En prenant l’exemple des bois sacrés partagés par le Bénin et le Togo dans le bassin forestier du Mono, les participants se sont interrogés sur la vitalité de ce phénomène ancestral et sa persistance, en dépit de nombreuses menaces, telle la poussée de l’urbanisation. L’article de LATEVI Edem Kodjo résume ci-dessous ce qu’il faut en savoir.

Le bois sacré, un patrimoine à redécouvrir et à valoriser !

Dans la zone transfrontalière du Togo et du Bénin, se situe le bassin du fleuve Mono où l’on retrouve un certain nombre  de bois sacrés. Ces derniers peuvent être des arbres anciens isolés ou de véritables ilots forestiers qui abritent, selon les croyances autochtones,  des divinités. Ils sont identifiables par la présence à proximité d’éléments rituels : canaris, cauris, ou idoles représentées en motte de terre,morceaux de pagne blanc ou rouge, etc.  

Tradition séculaire liée aux religions traditionnelles (dans cette région, il s’agit du Vaudou), le bois sacré demeure aujourd’hui au cœur de la vie des communautés.  Le culte dont il témoigne est officié par un grand prêtre ou une prêtresse,  car il n’est pas rare ici de trouver  des officiants femmes (c’est l’exemple de la forêt sacrée de Bè,  au cœur de la ville de Lomé – capitale du Togo-, où les femmes sont au premier plan).

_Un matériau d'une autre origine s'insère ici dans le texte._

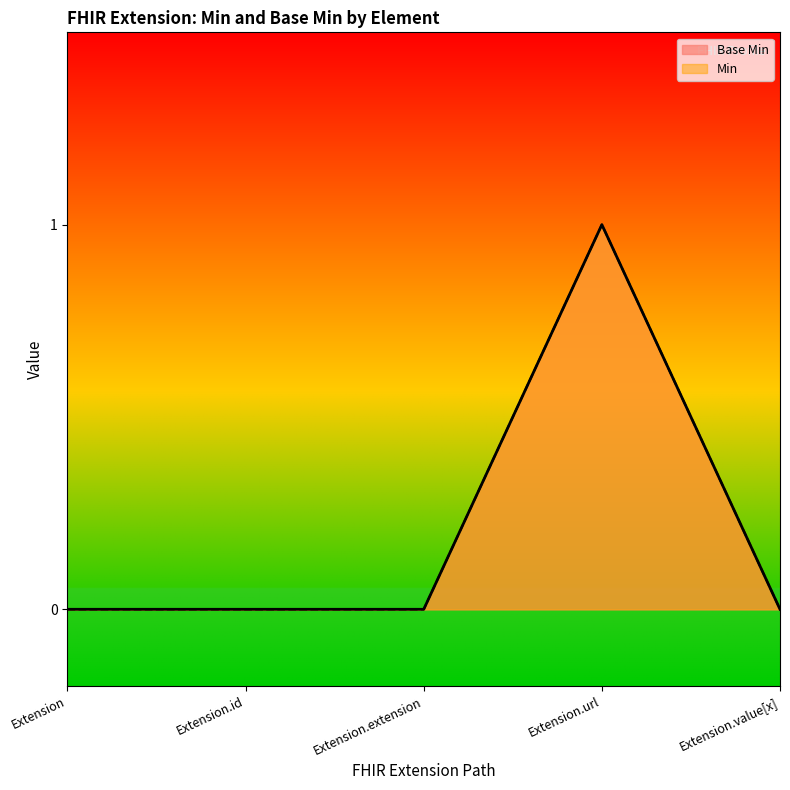

Rank the categories by value from highest to lowest.

Extension.url, Extension, Extension.id, Extension.extension, Extension.value[x]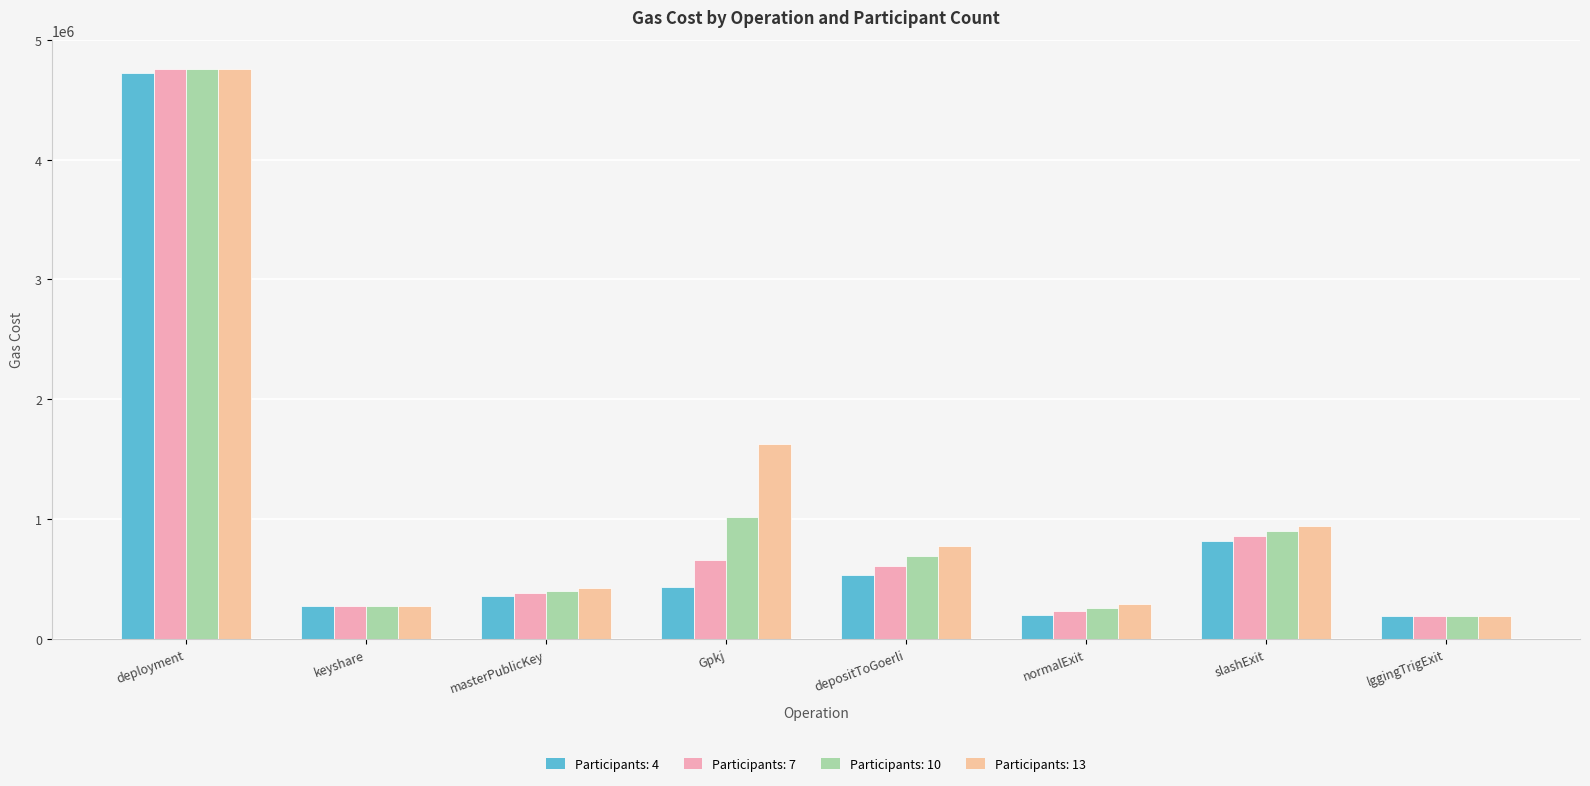

How many distinct data groups are displayed?

4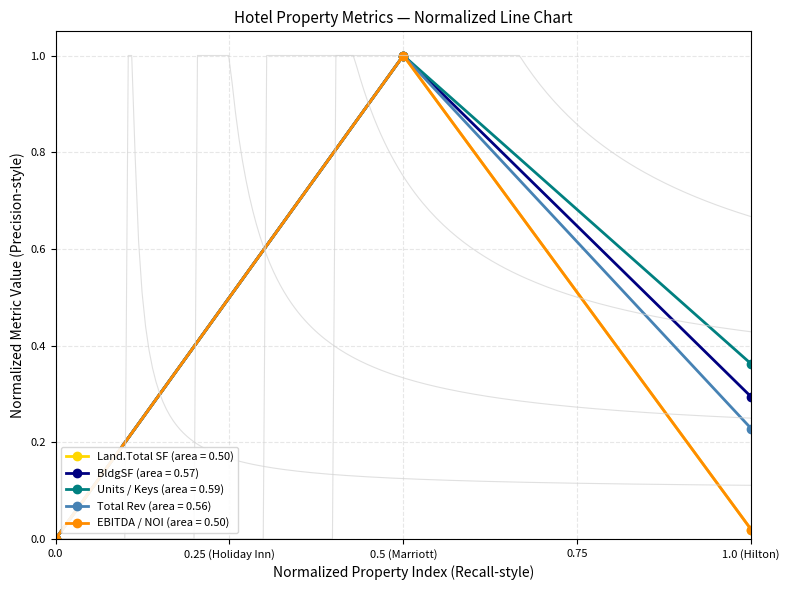

What is the difference between the maximum and minimum values in the Total Rev series?

1.0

La fonction du bois sacré est multiple : spirituelle, tout d’abord, car le bois sacré témoigne d’un rapport intense au transcendantal. Mais aussi fonction sanitaire : les prêtres ou les prêtresses sont de grands guérisseurs, des tradi-thérapeutes. Il a une fonction juridique et sociale, puisque le grand prêtre du bois sacré traite des conflits et des crises que traverse la communauté des croyants. La chefferie (et donc le pouvoir politique) elle-même y est liée directement : les cérémonies d’intronisation se font, pour la plupart, dans l’obscurité des bois sacrés.

Un héritage riche en biodiversité

De nos jours, les bois sacrés tiennent lieu de conservatoires de nature. Les sites sur lesquels on les retrouve,  étant  maintenus en l’état depuis plusieurs siècles, abritent une très grande diversité de la faune et de la flore,. Les principaux gardiens de ces trésors naturels sont les prêtes vodou. Ils pérennisent un mode de gestion des ressources  hérité des anciens – comme l’observation des périodes d’inactivité au sein de la forêt,les interdictions de prélèvement d’essences de bois, les interdictions de chasse etc. Les membres de la communauté ou les chasseurs et autres acteurs qui tirent profit de la forêt, respectent ces règles et font régulièrement des sacrifices pour remercier les divinités protectrices et pour la régénérescence des espèces prélevés.

Pour les scientifiques, c’est le paradis des  études ! Les espèces soigneusement préservées, les essences thérapeutiques  ont une grande valeur. Qui plus est, on y retrouve des espèces non recensées encore. Ces forêts constituent des réserves génétiques susceptibles de permettre une évolution de la recherche, avec des implications énormes pour la médecine.

N’oublions pas le bénéfice offert par ces réserves pour la culture et son développement. C’est un gisement inépuisable pour les industries culturelles !  Le bois sacré fait l’objet de plusieurs mythes et légendes qui peuvent servir de pré-texte pour les écrivains. Combien de nouvelles, de romans, de pièces théâtrales, de bandes dessinées peuvent voir le jour à partir de ces mythes et légendes. Koffivi Assem et Kanad  sont déjà sur la piste avec les chroniques de Lomé et Djitri, des BD qui puisent justement dans l’histoire du Togo. Le cinéma pourrait profiter pleinement de ce riche patrimoine. On se rappelle des retombées énormes du film Avatar de James Cameron. Le scenario de ce film qui, après 17 jours en salles avait rapporté plus d’un milliard de dollars, emprunte beaucoup au symbole du bois sacré. Une planète vivante avec des habitants en parfaite harmonie avec la nature !

LATEVI Edem Kodjo

Image de « une » : sculpture dans le bois sacré d’Osun Osogbo (Nigeria), inscrit au Patrimoine mondial de l’humanité par l’UNESCO.